- [Stated problem 1]:
Answer these questions about the forum thread on snagging.
(a) What did the writer of the "FAKE IT" post talk about to get the snaggers to leave?
(b) According to StumpHawg, where does most snagging happen at the spillway?
(c) In glasseyes' first post, where did most of the snagging take place years ago?
- [Stated problem 2]: Write the next part of the forum thread on snagging, picking up after its last line.

- [Document extract]:
········
FAKE IT Talk like you are actually a warden.... I was about to meet up with fishslim and Ying a few years back when they called and said guys were snagging where they were at (a central ohio river), Slim then came up with the idea for me to act/talk like a warden when I came down to fish. As soon as I talked about writing some tickets earlier in the day, the snaggers bolted out and cleared the prime spot for slim to work his magic. Also asked to see their fish and pointed out that the marks were not what a legal fish looks like.... Didnt see them in our area ever again.


----------



## Rod62 (Jul 27, 2012)

Went to the spillway this morning.No snagging or catching going on


----------



## StumpHawg (May 17, 2011)

Most snagging happens up top of wall, overall you have the Good-Bad and Ugly at that spillway just like others.


----------



## glasseyes (Jan 28, 2012)

Actually years ago when I fished there several times a wek I would see most of the snagging done by wheel chair ramps, down in rocks at one end or other where the people doing the snagging could be hidden to some extent when they would bring fish out of water . I guess they thought you couldn't tell what they were doing when they ripped the pole every few seconds.


----------



## Toolman (Jun 8, 2004)

My point being most are not as old as we are and don't know that 

Thats for sure!

Seriously though, it seems that if people would call the local Conservation Officer every time they witnessed snagging they would address the problem

Tim


----------



## glasseyes (Jan 28, 2012)

Yes I guess we are old. I don't know about the calling of the officers , if that would work or not. You and I ( since we are old ) both know the problem has been around sice the beginning and I know from talking to the different officers that have come and gone over the years that they are well aware of the problem and I think sometimes their priorities are different than ours . It's just hard to deal with when we are fishing and it's going on in front of you , a person would like it to stop NOW, and that is just not going to happen. In the real world I doubt if snagging fish at a spillway is on top priority of the DNR. Don't get me wrong I feel I have done my part in past to try and stop it and I feel that a person should do their part ( within reason ) not to put themselves in harms way over a fish, that just doesn't make sense. I would never approach anyone who was snagging and inform them of what they are doing was illegal, they know it is and it's not worth a physical confrontation to me over a fish. And I have seen that happen at that spillway , and it wasn't the guys snagging that got the worst end of the deal.


----------



## 66johnson (Apr 7, 2008)
········
- [Material supplied]:
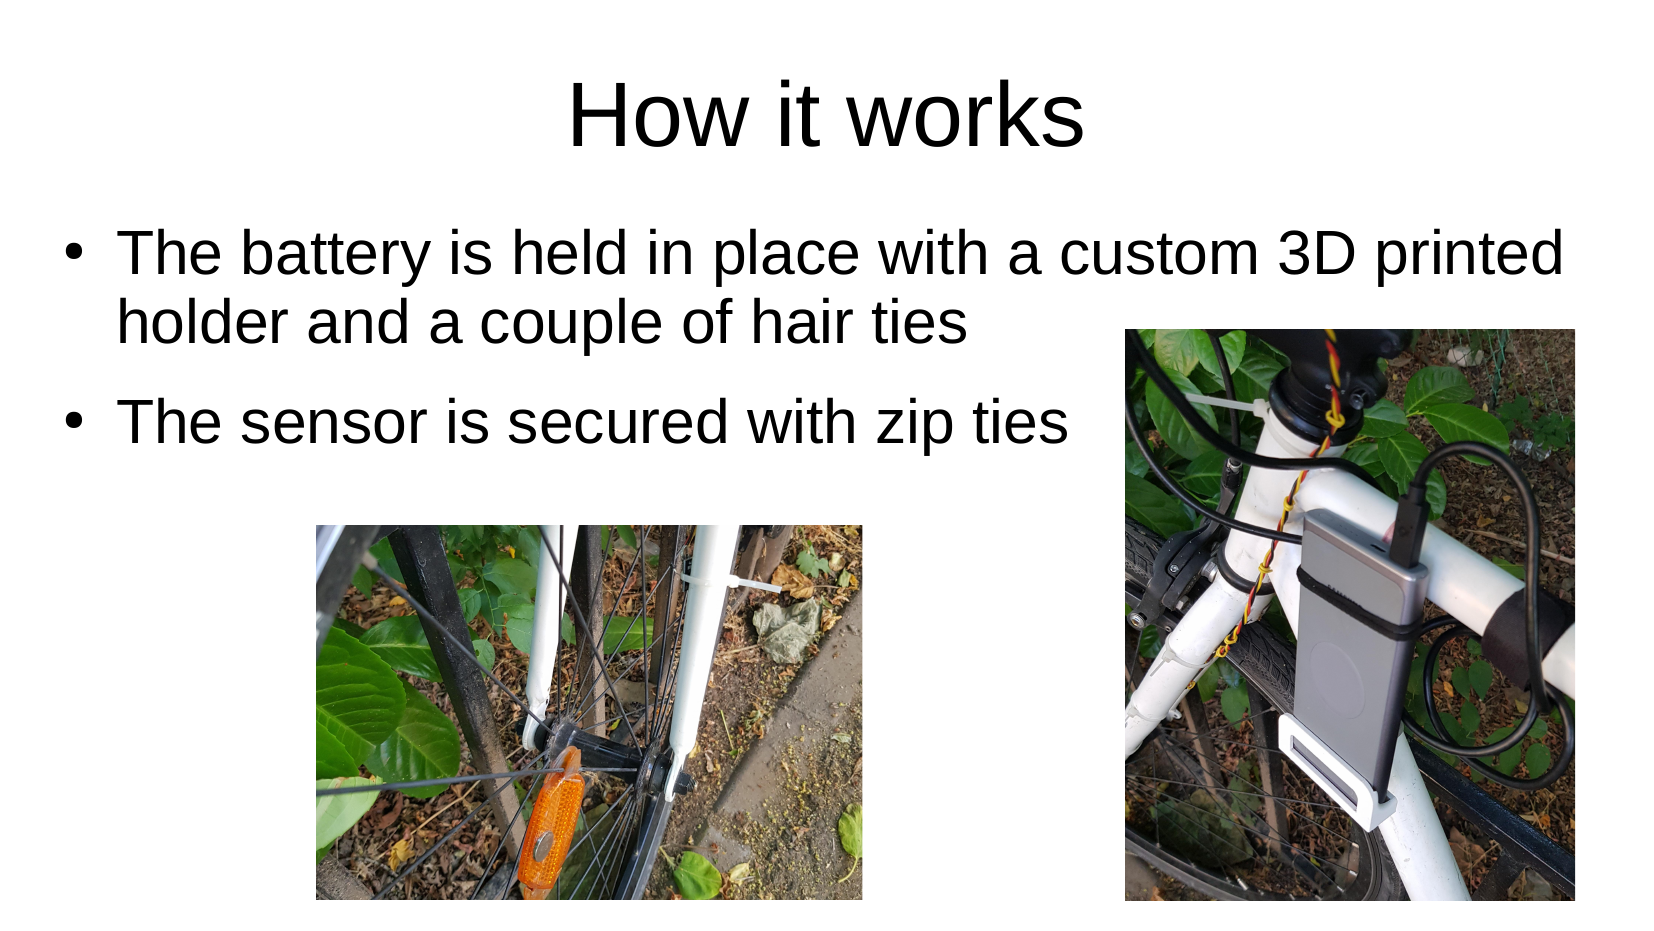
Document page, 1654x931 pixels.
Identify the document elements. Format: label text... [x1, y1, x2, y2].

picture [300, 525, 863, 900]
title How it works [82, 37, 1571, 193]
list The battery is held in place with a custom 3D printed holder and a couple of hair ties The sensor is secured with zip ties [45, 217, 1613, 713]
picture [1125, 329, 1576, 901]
········
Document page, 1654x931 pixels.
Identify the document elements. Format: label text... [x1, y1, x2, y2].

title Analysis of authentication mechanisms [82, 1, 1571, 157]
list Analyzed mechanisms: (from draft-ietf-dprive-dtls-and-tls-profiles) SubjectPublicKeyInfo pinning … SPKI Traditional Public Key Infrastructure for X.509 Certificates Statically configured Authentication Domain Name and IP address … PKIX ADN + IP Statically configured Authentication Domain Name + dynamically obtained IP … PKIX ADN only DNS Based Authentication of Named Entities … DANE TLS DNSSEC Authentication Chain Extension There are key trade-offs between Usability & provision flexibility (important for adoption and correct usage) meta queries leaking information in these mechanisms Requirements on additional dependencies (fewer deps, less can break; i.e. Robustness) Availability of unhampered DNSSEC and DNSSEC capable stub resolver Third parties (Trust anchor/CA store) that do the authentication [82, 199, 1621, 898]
········
- [Task result 1]:
(a) Writing some tickets earlier in the day.
(b) Up top of the wall.
(c) By the wheelchair ramps, down in the rocks at one end or the other.

- [Task result 2]:
I will not go into a huge rant and rave here. But each one of us has our own opportunity to keep or throw fish back. Its our own privilidge. I pay to purchase a license each year that entitles me to keep a "daily bag limit" of fish that the ODNR sets. I admit I like to fish....but I also LOVE to eat them and if I go there and only catch 10 inch fish then that is what I am going to keep. I am in the majority here of agreeing with a size limit. I have no problems abiding by one. I do it each and every year with crappie and you do not hear me complain one bit. When and if the ODNR decides to put a limit on it then I will abide by this one also. But for people to come on here and complain about others taking fish home when their isnt a size limit is ridiculous. Its funny to even think about it because when I am there fishing I guarntee that 90% of the fish I see caught are thrown into their buckets. I very rarely see ANYONE throw a fish back if they do not already have their 6 in their bucket.


----------



## Chub Buster II (Jul 16, 2008)

I would abide by a rule of a length limit on the saugeye at deer creek if it was a law. Just like the law of snagging. A Fish Ohio or dink snagged I turn it loose. But if I make them bite, I keep the ones that I can get a fillet off of. Be nice to see at least 13-15 inch length limit I would agree. But until that rule becomes law... you all sound like a bunch of arrogant snooty yuppies trying to start your own tree hugging service. I'm gonna take my six just like the other 80 people do every weekend. You want to micro manage rules then add in the number of people littering the water breaking off 50 feet of mono. Lets make a rule to force low income legal fisherman to buy hybrid power lines that break off closer to the lure. And the 500 other rules we could enforce. Any non native hybrid state raised fish in tail waters I don't feel one bit sorry for. Saugeye are eating machines. Keep your limit abide by the rules and have a good time fishing. Save the Smallmouth from saugeye eating all their groceries downstream. No one protecting the Smally's in this thread is there? 

When I go up in 17 degree whether I'm not out there with the wind in my face cause I'm a pure trophy fisherman I'm out there to bring something home, and I enjoy it and it fun to fish etc... But hey just another opinion.


----------



## Chub Buster II (Jul 16, 2008)

Good point Johnson66. I keep my 6 throw the other 10 back. Plenty of fish in there.


----------



## bstew (May 2, 2005)

I have spoken to a warden and he said that once the fish hit the spillway growth is slowed drastically. Saugeye are very meaty and similar to perch, in that most all of us would keep a 10" perch. However, damaging a fish then returning it to the water is a shame. Many times my limit has icluded a small fish that has swallowed a hook. Personally I feel cuts is budgets have caused the wardens to be undermanned, especially at a place like Deer Creek where they are not only monitoring fishermen but hunters also. I've been fishing the spillway for over 20 years, and there was a time when they would sit at the top of the hill with binoculars and bust guys all the time. The wardens would check for licenses multiple times a day, now it happens occasionally. All we can do is suggest to lawbreakers they stop, remember the world we live in and you have no idea who is carrying a gun, either legal or not. Be safe and you can only do what you consider moral. I have to answer to God for my actions, not those around me.


----------



## Chub Buster II (Jul 16, 2008)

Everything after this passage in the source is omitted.